— DIRECTIONS —
For the records below, print every one exactly, with nothing dropped.

*** Opening of EXTRACTED MATERIAL ***

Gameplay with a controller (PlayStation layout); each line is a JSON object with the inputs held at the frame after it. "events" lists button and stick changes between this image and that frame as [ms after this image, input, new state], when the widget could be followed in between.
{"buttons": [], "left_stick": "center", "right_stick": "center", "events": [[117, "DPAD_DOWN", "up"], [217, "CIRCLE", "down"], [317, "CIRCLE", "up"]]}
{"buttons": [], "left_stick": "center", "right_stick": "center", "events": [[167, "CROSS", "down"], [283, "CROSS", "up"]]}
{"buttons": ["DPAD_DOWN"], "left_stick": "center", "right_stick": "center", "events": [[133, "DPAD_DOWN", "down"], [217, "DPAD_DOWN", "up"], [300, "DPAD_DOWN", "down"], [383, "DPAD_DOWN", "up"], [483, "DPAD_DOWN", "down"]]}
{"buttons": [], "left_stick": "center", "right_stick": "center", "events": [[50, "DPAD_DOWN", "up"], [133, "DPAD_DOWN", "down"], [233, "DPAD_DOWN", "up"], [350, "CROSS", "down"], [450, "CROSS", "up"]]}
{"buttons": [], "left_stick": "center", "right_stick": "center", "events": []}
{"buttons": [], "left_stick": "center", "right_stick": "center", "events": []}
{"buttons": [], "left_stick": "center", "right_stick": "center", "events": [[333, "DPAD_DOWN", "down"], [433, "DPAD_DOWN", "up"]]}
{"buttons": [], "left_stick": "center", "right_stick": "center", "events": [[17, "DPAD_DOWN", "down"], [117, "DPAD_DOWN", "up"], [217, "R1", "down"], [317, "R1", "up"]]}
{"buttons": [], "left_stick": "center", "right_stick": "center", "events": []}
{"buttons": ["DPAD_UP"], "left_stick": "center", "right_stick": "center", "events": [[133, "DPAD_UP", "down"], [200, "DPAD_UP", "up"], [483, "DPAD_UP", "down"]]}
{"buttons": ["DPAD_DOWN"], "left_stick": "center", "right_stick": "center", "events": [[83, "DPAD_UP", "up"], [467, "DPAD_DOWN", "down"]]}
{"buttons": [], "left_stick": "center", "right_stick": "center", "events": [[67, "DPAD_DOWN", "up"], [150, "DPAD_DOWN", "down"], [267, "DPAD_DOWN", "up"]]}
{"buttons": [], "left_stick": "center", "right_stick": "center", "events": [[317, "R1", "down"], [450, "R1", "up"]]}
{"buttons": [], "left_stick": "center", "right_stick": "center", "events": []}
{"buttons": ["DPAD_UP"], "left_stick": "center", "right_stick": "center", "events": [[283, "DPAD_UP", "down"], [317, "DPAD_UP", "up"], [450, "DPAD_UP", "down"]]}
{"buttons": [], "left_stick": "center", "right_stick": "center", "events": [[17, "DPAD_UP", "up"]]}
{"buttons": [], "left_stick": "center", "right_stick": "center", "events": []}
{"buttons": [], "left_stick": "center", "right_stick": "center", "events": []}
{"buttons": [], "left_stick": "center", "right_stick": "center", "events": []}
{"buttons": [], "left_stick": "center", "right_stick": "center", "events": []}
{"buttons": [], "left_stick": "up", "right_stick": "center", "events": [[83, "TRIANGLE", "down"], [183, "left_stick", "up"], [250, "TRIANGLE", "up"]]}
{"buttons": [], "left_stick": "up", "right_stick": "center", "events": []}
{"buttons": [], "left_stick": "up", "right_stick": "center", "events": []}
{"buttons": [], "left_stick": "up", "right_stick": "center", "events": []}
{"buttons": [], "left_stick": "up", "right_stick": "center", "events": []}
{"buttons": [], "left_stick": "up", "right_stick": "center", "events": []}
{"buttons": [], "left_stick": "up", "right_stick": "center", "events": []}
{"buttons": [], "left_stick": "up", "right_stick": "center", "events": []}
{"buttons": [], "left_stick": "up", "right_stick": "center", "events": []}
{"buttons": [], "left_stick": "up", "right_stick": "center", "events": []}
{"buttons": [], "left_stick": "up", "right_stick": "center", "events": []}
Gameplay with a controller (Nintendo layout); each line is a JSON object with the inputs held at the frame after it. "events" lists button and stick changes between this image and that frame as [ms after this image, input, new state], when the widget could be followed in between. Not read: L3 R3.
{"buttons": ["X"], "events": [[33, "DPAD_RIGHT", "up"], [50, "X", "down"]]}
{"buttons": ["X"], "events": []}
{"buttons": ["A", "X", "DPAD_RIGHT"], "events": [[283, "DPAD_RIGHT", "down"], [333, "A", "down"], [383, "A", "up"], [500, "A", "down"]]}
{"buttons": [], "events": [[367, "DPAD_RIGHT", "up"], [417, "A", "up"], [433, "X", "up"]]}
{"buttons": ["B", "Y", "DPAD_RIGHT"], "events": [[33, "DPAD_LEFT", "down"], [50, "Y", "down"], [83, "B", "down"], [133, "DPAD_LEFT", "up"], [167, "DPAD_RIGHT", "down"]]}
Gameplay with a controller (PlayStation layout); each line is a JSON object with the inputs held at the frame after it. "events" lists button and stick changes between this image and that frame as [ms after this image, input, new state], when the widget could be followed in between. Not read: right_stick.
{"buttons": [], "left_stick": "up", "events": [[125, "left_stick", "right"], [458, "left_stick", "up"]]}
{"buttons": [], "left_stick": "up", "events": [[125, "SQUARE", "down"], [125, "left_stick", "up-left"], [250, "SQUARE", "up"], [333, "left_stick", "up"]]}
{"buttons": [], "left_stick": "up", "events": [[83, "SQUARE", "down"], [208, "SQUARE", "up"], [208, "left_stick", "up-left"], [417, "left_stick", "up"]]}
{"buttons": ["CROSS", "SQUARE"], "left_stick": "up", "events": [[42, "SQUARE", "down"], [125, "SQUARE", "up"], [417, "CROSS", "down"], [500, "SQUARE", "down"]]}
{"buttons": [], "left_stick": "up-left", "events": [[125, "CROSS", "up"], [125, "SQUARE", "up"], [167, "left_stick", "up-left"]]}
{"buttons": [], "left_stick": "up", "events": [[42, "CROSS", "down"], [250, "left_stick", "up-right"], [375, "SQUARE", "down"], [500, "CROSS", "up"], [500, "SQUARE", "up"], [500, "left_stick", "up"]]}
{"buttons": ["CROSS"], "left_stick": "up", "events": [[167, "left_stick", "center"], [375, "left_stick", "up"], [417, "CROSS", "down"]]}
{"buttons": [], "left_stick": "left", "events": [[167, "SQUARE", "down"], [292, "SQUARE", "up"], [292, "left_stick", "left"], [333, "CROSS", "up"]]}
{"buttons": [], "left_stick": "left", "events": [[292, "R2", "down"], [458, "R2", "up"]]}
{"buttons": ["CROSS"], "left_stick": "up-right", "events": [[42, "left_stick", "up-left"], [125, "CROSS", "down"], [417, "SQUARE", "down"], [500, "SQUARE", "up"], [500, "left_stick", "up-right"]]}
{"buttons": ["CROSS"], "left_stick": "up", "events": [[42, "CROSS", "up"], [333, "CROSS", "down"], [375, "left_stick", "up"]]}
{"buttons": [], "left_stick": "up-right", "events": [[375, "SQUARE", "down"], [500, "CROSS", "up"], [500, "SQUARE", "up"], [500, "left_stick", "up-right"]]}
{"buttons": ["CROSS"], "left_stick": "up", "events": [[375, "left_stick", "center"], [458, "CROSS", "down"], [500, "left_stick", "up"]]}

*** Close of EXTRACTED MATERIAL ***

— WORKED SOLUTION —
Gameplay with a controller (PlayStation layout); each line is a JSON object with the inputs held at the frame after it. "events" lists button and stick changes between this image and that frame as [ms after this image, input, new state], when the widget could be followed in between.
{"buttons": [], "left_stick": "center", "right_stick": "center", "events": [[117, "DPAD_DOWN", "up"], [217, "CIRCLE", "down"], [317, "CIRCLE", "up"]]}
{"buttons": [], "left_stick": "center", "right_stick": "center", "events": [[167, "CROSS", "down"], [283, "CROSS", "up"]]}
{"buttons": ["DPAD_DOWN"], "left_stick": "center", "right_stick": "center", "events": [[133, "DPAD_DOWN", "down"], [217, "DPAD_DOWN", "up"], [300, "DPAD_DOWN", "down"], [383, "DPAD_DOWN", "up"], [483, "DPAD_DOWN", "down"]]}
{"buttons": [], "left_stick": "center", "right_stick": "center", "events": [[50, "DPAD_DOWN", "up"], [133, "DPAD_DOWN", "down"], [233, "DPAD_DOWN", "up"], [350, "CROSS", "down"], [450, "CROSS", "up"]]}
{"buttons": [], "left_stick": "center", "right_stick": "center", "events": []}
{"buttons": [], "left_stick": "center", "right_stick": "center", "events": []}
{"buttons": [], "left_stick": "center", "right_stick": "center", "events": [[333, "DPAD_DOWN", "down"], [433, "DPAD_DOWN", "up"]]}
{"buttons": [], "left_stick": "center", "right_stick": "center", "events": [[17, "DPAD_DOWN", "down"], [117, "DPAD_DOWN", "up"], [217, "R1", "down"], [317, "R1", "up"]]}
{"buttons": [], "left_stick": "center", "right_stick": "center", "events": []}
{"buttons": ["DPAD_UP"], "left_stick": "center", "right_stick": "center", "events": [[133, "DPAD_UP", "down"], [200, "DPAD_UP", "up"], [483, "DPAD_UP", "down"]]}
{"buttons": ["DPAD_DOWN"], "left_stick": "center", "right_stick": "center", "events": [[83, "DPAD_UP", "up"], [467, "DPAD_DOWN", "down"]]}
{"buttons": [], "left_stick": "center", "right_stick": "center", "events": [[67, "DPAD_DOWN", "up"], [150, "DPAD_DOWN", "down"], [267, "DPAD_DOWN", "up"]]}
{"buttons": [], "left_stick": "center", "right_stick": "center", "events": [[317, "R1", "down"], [450, "R1", "up"]]}
{"buttons": [], "left_stick": "center", "right_stick": "center", "events": []}
{"buttons": ["DPAD_UP"], "left_stick": "center", "right_stick": "center", "events": [[283, "DPAD_UP", "down"], [317, "DPAD_UP", "up"], [450, "DPAD_UP", "down"]]}
{"buttons": [], "left_stick": "center", "right_stick": "center", "events": [[17, "DPAD_UP", "up"]]}
{"buttons": [], "left_stick": "center", "right_stick": "center", "events": []}
{"buttons": [], "left_stick": "center", "right_stick": "center", "events": []}
{"buttons": [], "left_stick": "center", "right_stick": "center", "events": []}
{"buttons": [], "left_stick": "center", "right_stick": "center", "events": []}
{"buttons": [], "left_stick": "up", "right_stick": "center", "events": [[83, "TRIANGLE", "down"], [183, "left_stick", "up"], [250, "TRIANGLE", "up"]]}
{"buttons": [], "left_stick": "up", "right_stick": "center", "events": []}
{"buttons": [], "left_stick": "up", "right_stick": "center", "events": []}
{"buttons": [], "left_stick": "up", "right_stick": "center", "events": []}
{"buttons": [], "left_stick": "up", "right_stick": "center", "events": []}
{"buttons": [], "left_stick": "up", "right_stick": "center", "events": []}
{"buttons": [], "left_stick": "up", "right_stick": "center", "events": []}
{"buttons": [], "left_stick": "up", "right_stick": "center", "events": []}
{"buttons": [], "left_stick": "up", "right_stick": "center", "events": []}
{"buttons": [], "left_stick": "up", "right_stick": "center", "events": []}
{"buttons": [], "left_stick": "up", "right_stick": "center", "events": []}
Gameplay with a controller (Nintendo layout); each line is a JSON object with the inputs held at the frame after it. "events" lists button and stick changes between this image and that frame as [ms after this image, input, new state], when the widget could be followed in between. Not read: L3 R3.
{"buttons": ["X"], "events": [[33, "DPAD_RIGHT", "up"], [50, "X", "down"]]}
{"buttons": ["X"], "events": []}
{"buttons": ["A", "X", "DPAD_RIGHT"], "events": [[283, "DPAD_RIGHT", "down"], [333, "A", "down"], [383, "A", "up"], [500, "A", "down"]]}
{"buttons": [], "events": [[367, "DPAD_RIGHT", "up"], [417, "A", "up"], [433, "X", "up"]]}
{"buttons": ["B", "Y", "DPAD_RIGHT"], "events": [[33, "DPAD_LEFT", "down"], [50, "Y", "down"], [83, "B", "down"], [133, "DPAD_LEFT", "up"], [167, "DPAD_RIGHT", "down"]]}
Gameplay with a controller (PlayStation layout); each line is a JSON object with the inputs held at the frame after it. "events" lists button and stick changes between this image and that frame as [ms after this image, input, new state], when the widget could be followed in between. Not read: right_stick.
{"buttons": [], "left_stick": "up", "events": [[125, "left_stick", "right"], [458, "left_stick", "up"]]}
{"buttons": [], "left_stick": "up", "events": [[125, "SQUARE", "down"], [125, "left_stick", "up-left"], [250, "SQUARE", "up"], [333, "left_stick", "up"]]}
{"buttons": [], "left_stick": "up", "events": [[83, "SQUARE", "down"], [208, "SQUARE", "up"], [208, "left_stick", "up-left"], [417, "left_stick", "up"]]}
{"buttons": ["CROSS", "SQUARE"], "left_stick": "up", "events": [[42, "SQUARE", "down"], [125, "SQUARE", "up"], [417, "CROSS", "down"], [500, "SQUARE", "down"]]}
{"buttons": [], "left_stick": "up-left", "events": [[125, "CROSS", "up"], [125, "SQUARE", "up"], [167, "left_stick", "up-left"]]}
{"buttons": [], "left_stick": "up", "events": [[42, "CROSS", "down"], [250, "left_stick", "up-right"], [375, "SQUARE", "down"], [500, "CROSS", "up"], [500, "SQUARE", "up"], [500, "left_stick", "up"]]}
{"buttons": ["CROSS"], "left_stick": "up", "events": [[167, "left_stick", "center"], [375, "left_stick", "up"], [417, "CROSS", "down"]]}
{"buttons": [], "left_stick": "left", "events": [[167, "SQUARE", "down"], [292, "SQUARE", "up"], [292, "left_stick", "left"], [333, "CROSS", "up"]]}
{"buttons": [], "left_stick": "left", "events": [[292, "R2", "down"], [458, "R2", "up"]]}
{"buttons": ["CROSS"], "left_stick": "up-right", "events": [[42, "left_stick", "up-left"], [125, "CROSS", "down"], [417, "SQUARE", "down"], [500, "SQUARE", "up"], [500, "left_stick", "up-right"]]}
{"buttons": ["CROSS"], "left_stick": "up", "events": [[42, "CROSS", "up"], [333, "CROSS", "down"], [375, "left_stick", "up"]]}
{"buttons": [], "left_stick": "up-right", "events": [[375, "SQUARE", "down"], [500, "CROSS", "up"], [500, "SQUARE", "up"], [500, "left_stick", "up-right"]]}
{"buttons": ["CROSS"], "left_stick": "up", "events": [[375, "left_stick", "center"], [458, "CROSS", "down"], [500, "left_stick", "up"]]}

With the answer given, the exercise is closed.